--- DESCRIPTION OF THE TASK ---
When a line of the records below contains the string "Chakra", copy that whole line.

== DATA PROVIDED ==

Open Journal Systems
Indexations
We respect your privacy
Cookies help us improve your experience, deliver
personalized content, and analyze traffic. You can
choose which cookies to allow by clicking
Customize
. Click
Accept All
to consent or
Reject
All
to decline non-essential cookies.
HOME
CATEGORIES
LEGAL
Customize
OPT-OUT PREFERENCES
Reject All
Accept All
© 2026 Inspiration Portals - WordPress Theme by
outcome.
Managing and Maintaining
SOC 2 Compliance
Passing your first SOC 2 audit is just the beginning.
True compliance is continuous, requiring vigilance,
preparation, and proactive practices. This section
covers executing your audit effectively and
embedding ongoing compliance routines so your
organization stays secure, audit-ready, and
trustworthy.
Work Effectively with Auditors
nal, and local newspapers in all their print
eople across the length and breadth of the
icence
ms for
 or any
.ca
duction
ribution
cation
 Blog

===
== DATA PROVIDED ==

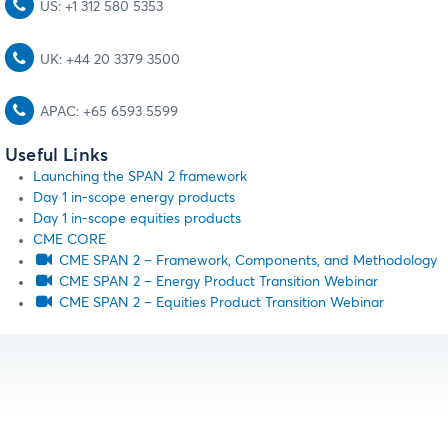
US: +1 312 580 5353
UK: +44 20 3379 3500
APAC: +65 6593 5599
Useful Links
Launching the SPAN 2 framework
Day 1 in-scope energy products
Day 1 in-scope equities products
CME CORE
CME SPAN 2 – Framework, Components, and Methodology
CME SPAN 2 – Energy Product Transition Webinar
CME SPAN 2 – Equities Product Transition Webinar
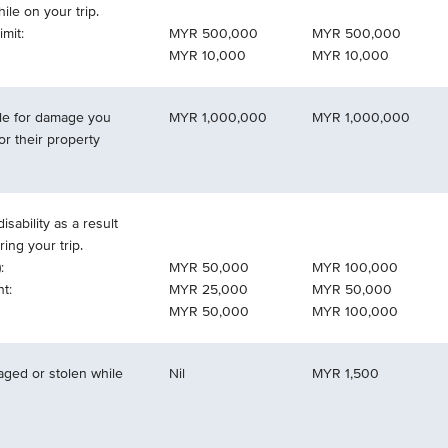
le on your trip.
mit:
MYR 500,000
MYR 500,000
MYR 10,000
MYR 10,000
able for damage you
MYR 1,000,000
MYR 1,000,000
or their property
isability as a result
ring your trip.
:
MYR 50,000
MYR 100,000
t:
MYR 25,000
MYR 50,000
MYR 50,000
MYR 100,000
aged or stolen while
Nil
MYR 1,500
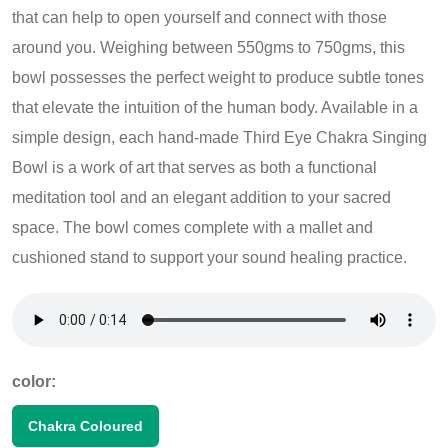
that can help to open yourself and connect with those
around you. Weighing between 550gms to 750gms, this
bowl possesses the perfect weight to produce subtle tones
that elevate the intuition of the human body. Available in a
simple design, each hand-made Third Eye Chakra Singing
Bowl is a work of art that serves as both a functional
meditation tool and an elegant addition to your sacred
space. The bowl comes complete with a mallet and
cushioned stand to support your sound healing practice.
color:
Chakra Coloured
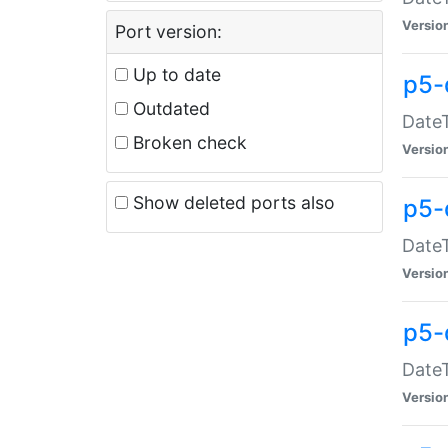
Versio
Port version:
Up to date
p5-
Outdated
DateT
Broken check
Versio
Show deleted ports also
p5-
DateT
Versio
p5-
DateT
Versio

===

--- ANSWER FOR THE TASK ---
simple design, each hand-made Third Eye Chakra Singing
Chakra Coloured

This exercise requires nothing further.